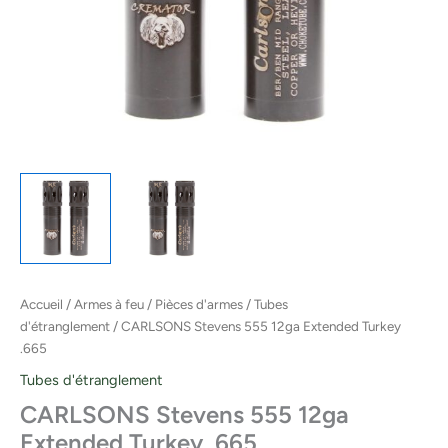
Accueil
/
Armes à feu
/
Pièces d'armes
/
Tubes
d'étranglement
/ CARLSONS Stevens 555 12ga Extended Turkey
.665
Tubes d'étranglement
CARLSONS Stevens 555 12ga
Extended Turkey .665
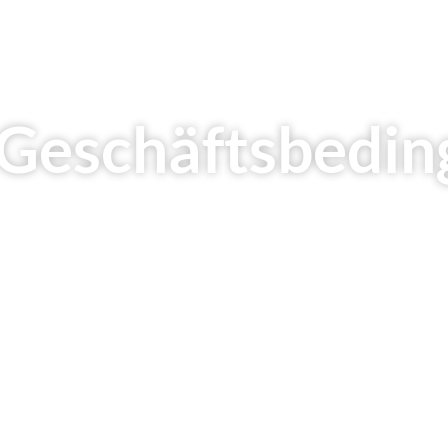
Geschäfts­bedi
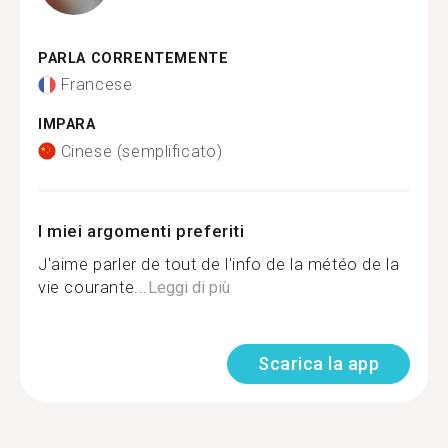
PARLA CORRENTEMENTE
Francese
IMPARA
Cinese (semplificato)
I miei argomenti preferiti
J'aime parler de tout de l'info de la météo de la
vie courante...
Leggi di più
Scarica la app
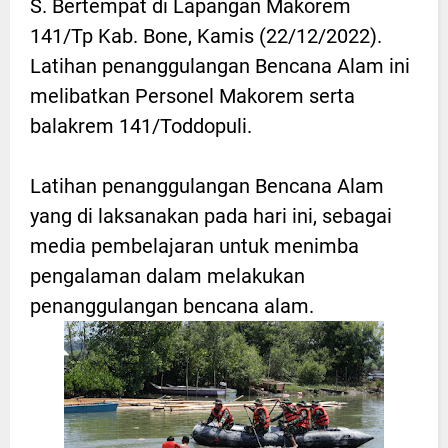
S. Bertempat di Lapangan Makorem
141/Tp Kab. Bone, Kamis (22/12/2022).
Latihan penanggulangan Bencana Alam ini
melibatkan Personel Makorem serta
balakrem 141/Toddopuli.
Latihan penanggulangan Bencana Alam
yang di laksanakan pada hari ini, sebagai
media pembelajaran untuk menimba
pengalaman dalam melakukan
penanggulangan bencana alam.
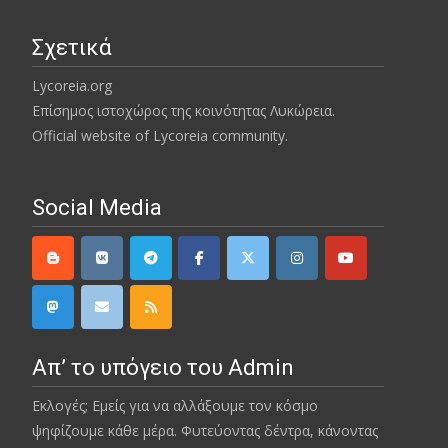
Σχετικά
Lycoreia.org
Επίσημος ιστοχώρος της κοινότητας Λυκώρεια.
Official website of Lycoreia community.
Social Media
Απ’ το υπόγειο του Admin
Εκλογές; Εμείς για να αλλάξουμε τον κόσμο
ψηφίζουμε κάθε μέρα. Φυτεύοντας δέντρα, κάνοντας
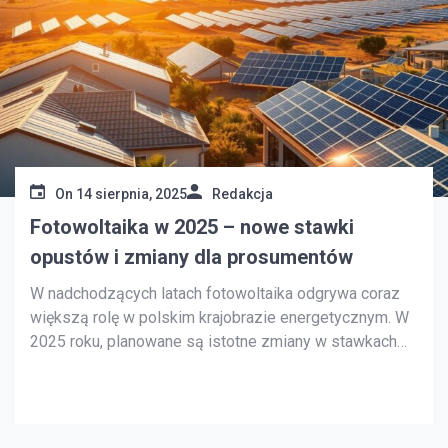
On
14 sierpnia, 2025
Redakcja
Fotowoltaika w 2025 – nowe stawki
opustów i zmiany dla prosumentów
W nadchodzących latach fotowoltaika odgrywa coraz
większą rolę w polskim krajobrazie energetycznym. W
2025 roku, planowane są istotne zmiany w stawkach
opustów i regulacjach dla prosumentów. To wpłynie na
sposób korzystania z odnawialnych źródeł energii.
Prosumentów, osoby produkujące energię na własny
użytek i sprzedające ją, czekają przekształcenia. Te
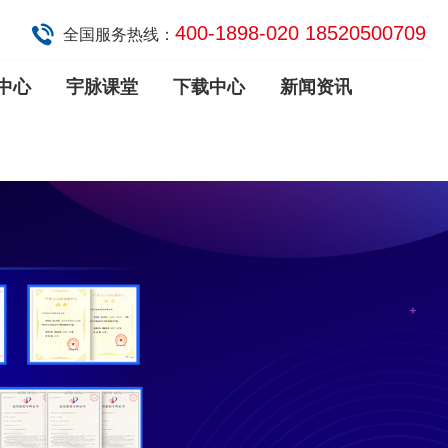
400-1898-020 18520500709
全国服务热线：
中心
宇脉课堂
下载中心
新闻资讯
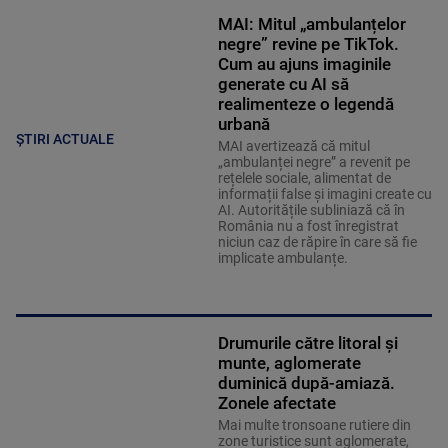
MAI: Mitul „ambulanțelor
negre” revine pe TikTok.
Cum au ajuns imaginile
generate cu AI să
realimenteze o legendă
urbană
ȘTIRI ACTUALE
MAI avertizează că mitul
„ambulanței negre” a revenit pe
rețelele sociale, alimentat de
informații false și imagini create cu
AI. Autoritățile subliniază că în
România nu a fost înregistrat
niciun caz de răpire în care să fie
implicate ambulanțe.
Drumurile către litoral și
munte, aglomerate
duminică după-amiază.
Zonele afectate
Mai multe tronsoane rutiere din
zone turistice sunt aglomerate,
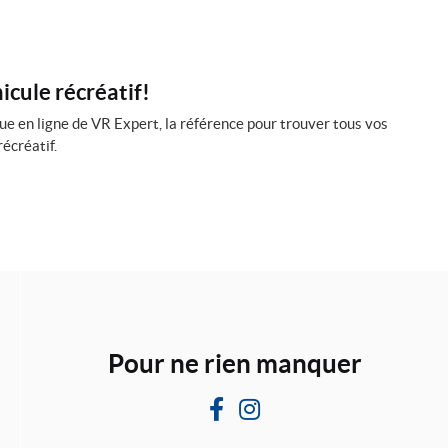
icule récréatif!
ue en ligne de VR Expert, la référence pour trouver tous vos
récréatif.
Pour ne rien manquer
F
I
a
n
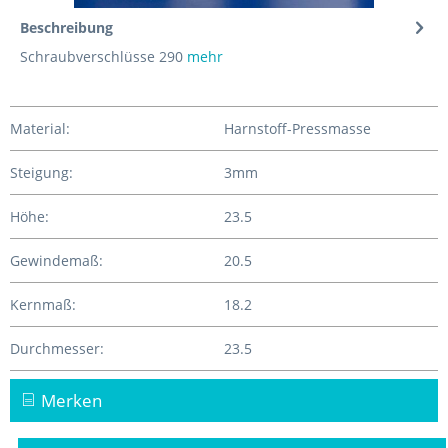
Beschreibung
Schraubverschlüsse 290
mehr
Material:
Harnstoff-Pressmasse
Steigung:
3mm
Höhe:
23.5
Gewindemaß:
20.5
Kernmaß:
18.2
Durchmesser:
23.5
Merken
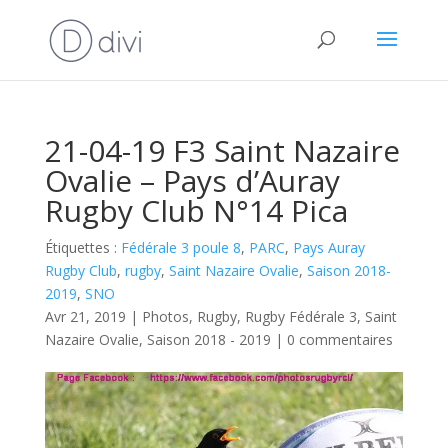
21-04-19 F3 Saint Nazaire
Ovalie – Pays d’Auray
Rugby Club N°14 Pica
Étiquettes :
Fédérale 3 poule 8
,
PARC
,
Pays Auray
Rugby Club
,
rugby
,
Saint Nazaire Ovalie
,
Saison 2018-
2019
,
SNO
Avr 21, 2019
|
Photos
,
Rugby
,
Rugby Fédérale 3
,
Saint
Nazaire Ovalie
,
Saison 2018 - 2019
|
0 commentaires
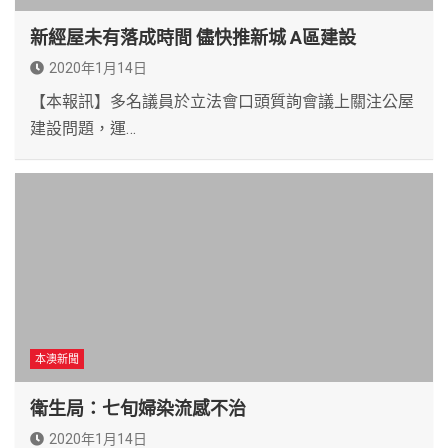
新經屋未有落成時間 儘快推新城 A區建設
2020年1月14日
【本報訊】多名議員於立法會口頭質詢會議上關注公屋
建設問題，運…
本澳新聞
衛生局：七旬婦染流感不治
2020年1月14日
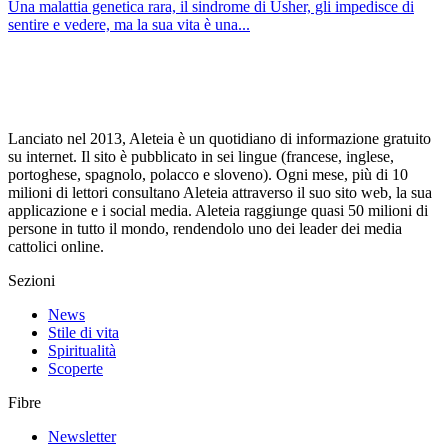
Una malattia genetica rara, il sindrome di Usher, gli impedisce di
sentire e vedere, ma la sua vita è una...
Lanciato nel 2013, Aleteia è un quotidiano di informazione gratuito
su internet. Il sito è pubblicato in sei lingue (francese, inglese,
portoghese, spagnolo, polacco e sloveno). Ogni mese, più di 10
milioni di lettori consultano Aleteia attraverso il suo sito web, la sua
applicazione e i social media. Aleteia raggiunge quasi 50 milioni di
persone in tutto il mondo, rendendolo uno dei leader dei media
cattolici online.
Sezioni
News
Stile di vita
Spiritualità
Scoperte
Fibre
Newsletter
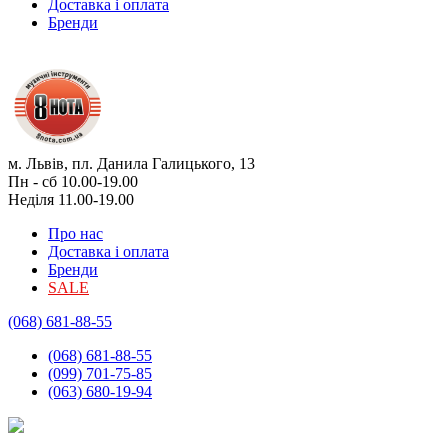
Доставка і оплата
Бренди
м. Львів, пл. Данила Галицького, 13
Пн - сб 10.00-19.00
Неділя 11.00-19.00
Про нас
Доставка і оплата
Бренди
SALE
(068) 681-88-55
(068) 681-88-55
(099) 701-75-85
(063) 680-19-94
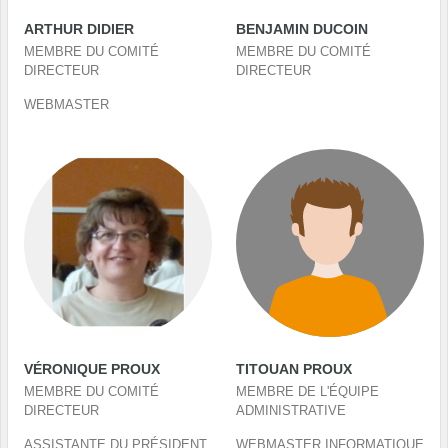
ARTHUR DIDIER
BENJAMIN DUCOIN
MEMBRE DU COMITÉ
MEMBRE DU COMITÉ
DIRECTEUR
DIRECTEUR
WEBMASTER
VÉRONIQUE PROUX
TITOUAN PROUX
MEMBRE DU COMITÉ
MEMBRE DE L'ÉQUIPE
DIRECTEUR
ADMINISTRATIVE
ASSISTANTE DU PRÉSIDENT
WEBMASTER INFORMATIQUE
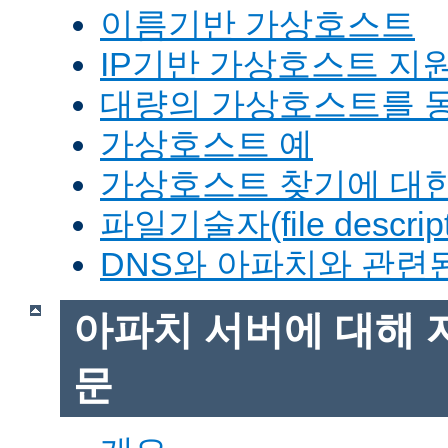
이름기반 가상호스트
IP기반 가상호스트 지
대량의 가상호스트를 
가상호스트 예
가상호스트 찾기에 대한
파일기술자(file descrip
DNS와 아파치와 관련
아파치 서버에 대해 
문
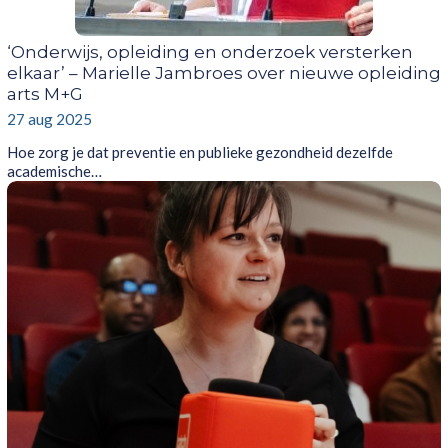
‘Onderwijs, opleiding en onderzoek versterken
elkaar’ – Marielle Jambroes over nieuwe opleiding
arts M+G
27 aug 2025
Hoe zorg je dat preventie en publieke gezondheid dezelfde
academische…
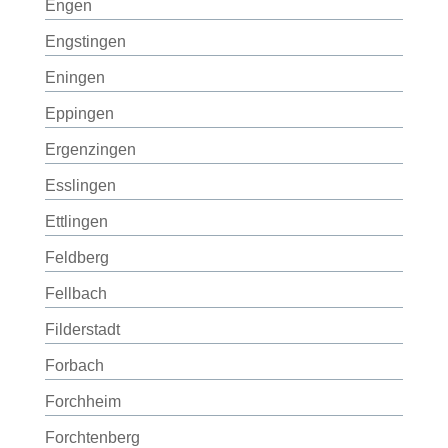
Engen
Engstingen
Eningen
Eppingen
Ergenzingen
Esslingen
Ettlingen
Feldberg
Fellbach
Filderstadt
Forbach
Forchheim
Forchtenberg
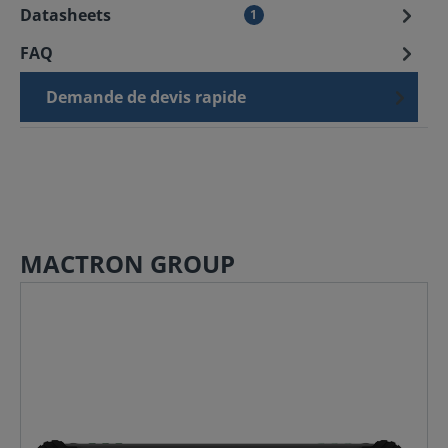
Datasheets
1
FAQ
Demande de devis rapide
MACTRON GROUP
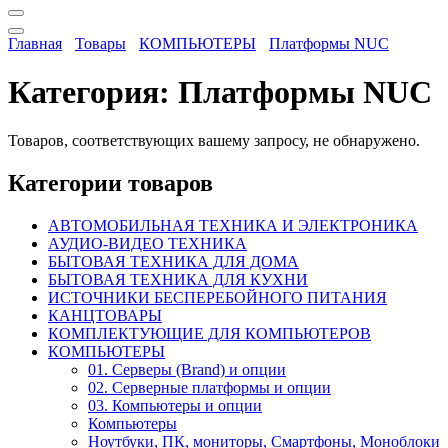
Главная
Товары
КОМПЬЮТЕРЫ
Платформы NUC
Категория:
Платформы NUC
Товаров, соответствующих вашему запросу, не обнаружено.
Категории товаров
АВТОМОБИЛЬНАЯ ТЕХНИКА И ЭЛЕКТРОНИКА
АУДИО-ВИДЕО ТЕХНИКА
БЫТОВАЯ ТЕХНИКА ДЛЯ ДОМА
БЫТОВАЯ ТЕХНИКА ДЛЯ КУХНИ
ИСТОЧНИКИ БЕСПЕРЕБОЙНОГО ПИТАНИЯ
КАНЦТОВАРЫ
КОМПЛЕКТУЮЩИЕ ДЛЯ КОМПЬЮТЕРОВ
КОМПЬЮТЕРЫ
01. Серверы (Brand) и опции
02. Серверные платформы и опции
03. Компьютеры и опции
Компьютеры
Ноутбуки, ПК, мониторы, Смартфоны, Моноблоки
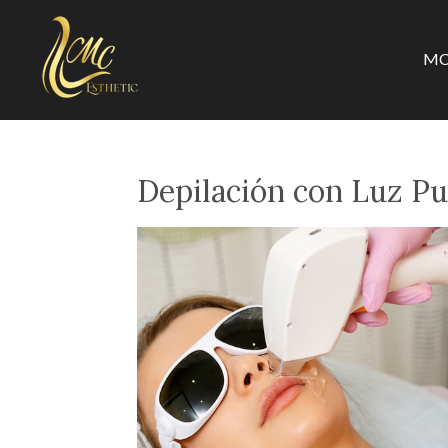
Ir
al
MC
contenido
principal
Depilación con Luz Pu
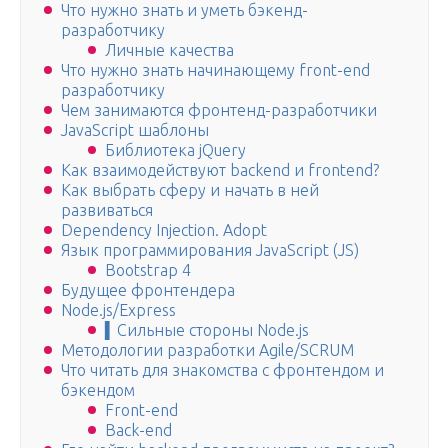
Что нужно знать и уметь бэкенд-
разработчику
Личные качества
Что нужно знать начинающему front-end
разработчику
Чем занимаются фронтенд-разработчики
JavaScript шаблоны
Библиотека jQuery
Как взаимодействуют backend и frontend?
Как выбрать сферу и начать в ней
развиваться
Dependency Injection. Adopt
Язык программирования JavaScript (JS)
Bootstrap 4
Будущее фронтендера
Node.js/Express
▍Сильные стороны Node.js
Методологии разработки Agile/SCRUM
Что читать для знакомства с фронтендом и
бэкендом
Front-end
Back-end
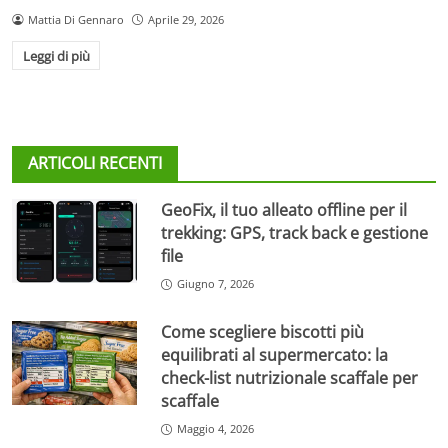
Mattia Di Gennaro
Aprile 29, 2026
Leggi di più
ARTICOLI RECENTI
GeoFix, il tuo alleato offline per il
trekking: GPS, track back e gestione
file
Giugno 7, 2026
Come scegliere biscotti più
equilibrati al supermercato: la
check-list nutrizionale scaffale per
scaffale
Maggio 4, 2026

* * * * *

**YOUR INSTRUCTIONS:**
Scanning the listing, tally the lines with "milioni" in them and state the number by itself.

**EXERCISE OUTPUT:**
2